▶ Available data
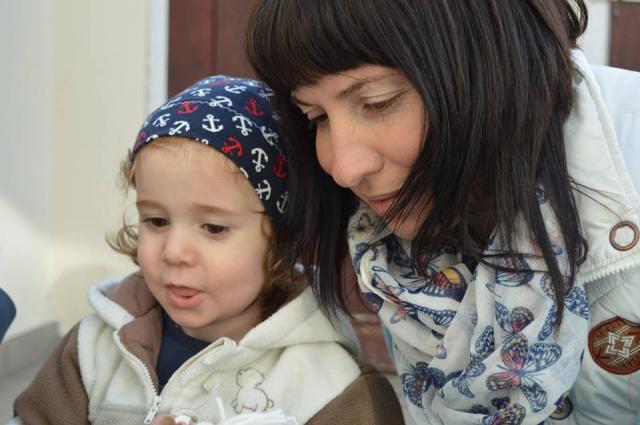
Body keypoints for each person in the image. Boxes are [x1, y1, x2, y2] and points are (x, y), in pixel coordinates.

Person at [246, 1, 640, 424]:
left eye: (378, 102)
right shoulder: (392, 259)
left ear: (488, 59)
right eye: (318, 117)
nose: (344, 169)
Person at [10, 76, 404, 424]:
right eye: (156, 221)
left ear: (284, 238)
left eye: (214, 228)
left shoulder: (330, 389)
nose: (175, 252)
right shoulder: (95, 348)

▶ What the task requires
Return every line from the entries above that includes the word "left".

▶ Answer to the problem
left eye: (378, 102)
left ear: (488, 59)
left ear: (284, 238)
left eye: (214, 228)
left shoulder: (330, 389)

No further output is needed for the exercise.